▶ [SOURCE EXTRACT]
###
The R2P concept has undergone something of a metamorphosis since it was advanced in a December 2001 report by the Canadian government-appointed International Commission on Intervention and State Sovereignty (ICISS). The ICISS report, entitled “The Responsibility to Protect”, is still the founding document of the movement, containing its fundamental philosophical assumptions and (thin) guidance for practical application. Most subsequent UN endorsements of the concept, while emphasizing or downplaying some aspects of it, are for the most part consistent with the basic thrust of the original ICISS report. 
The ICISS retains the basic principles of international law enshrined in the UN Charter—the sovereign equality of states and non-interference in one another’s internal affairs as important for international order, stability and predictability. But it then reminds governments that, in signing the Charter, they have accepted additional obligations. There is no transfer of state sovereignty, the Commission insists, but it does posit a “necessary re-characterization . . . from sovereignty as control to sovereignty as responsibility in both internal functions and external duties.” Such responsible sovereignty includes, preeminently, the state’s obligation to protect its own citizenry from terrible but avoidable harm and suffering. The report makes clear that this obligation falls first and foremost on the legally sovereign state itself. 
The ICISS move onto controversial terrain comes in its proposition that when a state is unable or unwilling to resolve, contain or redress a situation of avoidable suffering within its jurisdiction—and certainly when the state itself is the agent of such suffering—“then interventionist measures by other members of the broader community of states may be required.” These actions may be coercive measures against an uncooperative or perpetrator state, including military action in extreme cases. Indeed, the bulk of the Commission’s report is about such extreme cases: the threshold conditions that need to be satisfied before resorting to force, and the precautions that must be exercised to ensure that the intervention remains legitimate both in principle and in practice. As already noted, these preconditions and constraints are almost all derived from traditional just war concepts. 
The ICISS report emphasizes that the acts to be prevented must be severe enough and directed at enough people to qualify as a just cause for deploying military forces across international borders to stop ongoing or impending harm. Genocide would of course qualify, but so would other acts of commission—or omission—causing “large-scale ethnic cleansing” or “large-scale loss of life.” 
Strongly echoing just war theory, the report gives prominence to the last resort principle: “Military intervention can only be justified when every non-military option for prevention or peaceful resolution of the crisis has been explored, with reasonable grounds for believing lesser measures would not have succeed.” And, crucially, there must be reasonable prospects for success in halting or averting the suffering that justified the intervention. The consequences of the actions, says the report in a very elastic phrase, should be “not likely to be worse than the consequences of inaction.”
Finally, the ICISS report maintains that the UN Security Council should authorize any such intervention if possible, but if the Security Council rejects the intervention or excessively delays the needed action, the Commission finds other options acceptable. These include authorization by the General Assembly under its “Uniting for Peace” procedure, or authorization by relevant regional organizations, subject to their seeking subsequent authorization from the Security Council. It does not absolutely rule out even essentially unilateral or small-coalition authorization and action in “conscience-shocking” cases when other governments are unwilling to share risks and costs.
###
▶ [GIVEN ENTRIES]

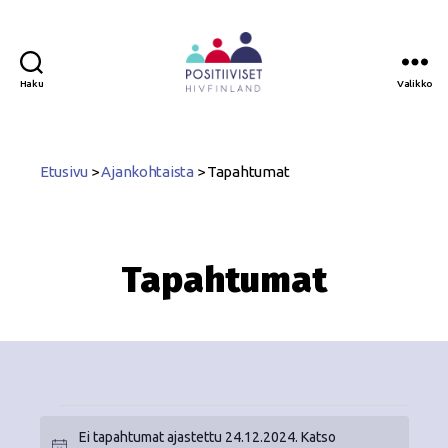
Haku
Valikko
Positiiviset
ry
Etusivu
>
Ajankohtaista
>
Tapahtumat
Tapahtumat
Ei tapahtumat ajastettu 24.12.2024. Katso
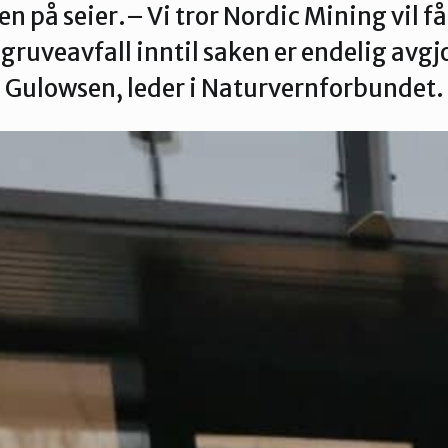
oen på seier.– Vi tror Nordic Mining vil 
ruveavfall inntil saken er endelig avgjor
Gulowsen, leder i Naturvernforbundet.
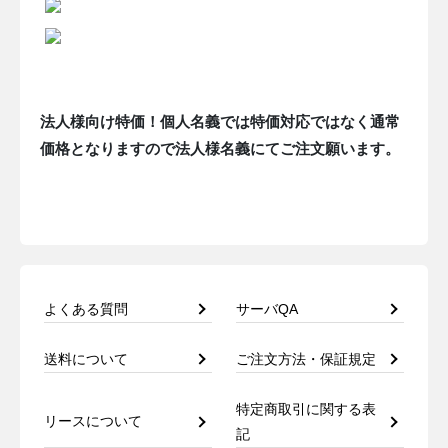
法人様向け特価！個人名義では特価対応ではなく通常
価格となりますので法人様名義にてご注文願います。
よくある質問
サーバQA
送料について
ご注文方法・保証規定
特定商取引に関する表
リースについて
記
###
▶ [TASKS TO CARRY OUT]
#1 Rewrite the paragraph of the R2P passage that begins "Finally, the ICISS report maintains" as a short list, keeping its main facts.
#2 According to the R2P passage, which government appointed the International Commission on Intervention and State Sovereignty?
#3 Transcribe the part of the R2P passage starting at "The ICISS retains" and ending at "sovereign state itself.".
Work from the R2P passage alone.

▶ [ANSWER LIST]
#1
- The UN Security Council should authorize any intervention if possible.
- If the Security Council rejects it or delays too long, other options are acceptable to the Commission:
  - Authorization by the General Assembly under its "Uniting for Peace" procedure.
  - Authorization by relevant regional organizations, which must then seek subsequent Security Council authorization.
- Essentially unilateral or small-coalition authorization and action is not absolutely ruled out in "conscience-shocking" cases when other governments will not share risks and costs.

#2 The Canadian government.

#3
The ICISS retains the basic principles of international law enshrined in the UN Charter—the sovereign equality of states and non-interference in one another’s internal affairs as important for international order, stability and predictability. But it then reminds governments that, in signing the Charter, they have accepted additional obligations. There is no transfer of state sovereignty, the Commission insists, but it does posit a “necessary re-characterization . . . from sovereignty as control to sovereignty as responsibility in both internal functions and external duties.” Such responsible sovereignty includes, preeminently, the state’s obligation to protect its own citizenry from terrible but avoidable harm and suffering. The report makes clear that this obligation falls first and foremost on the legally sovereign state itself.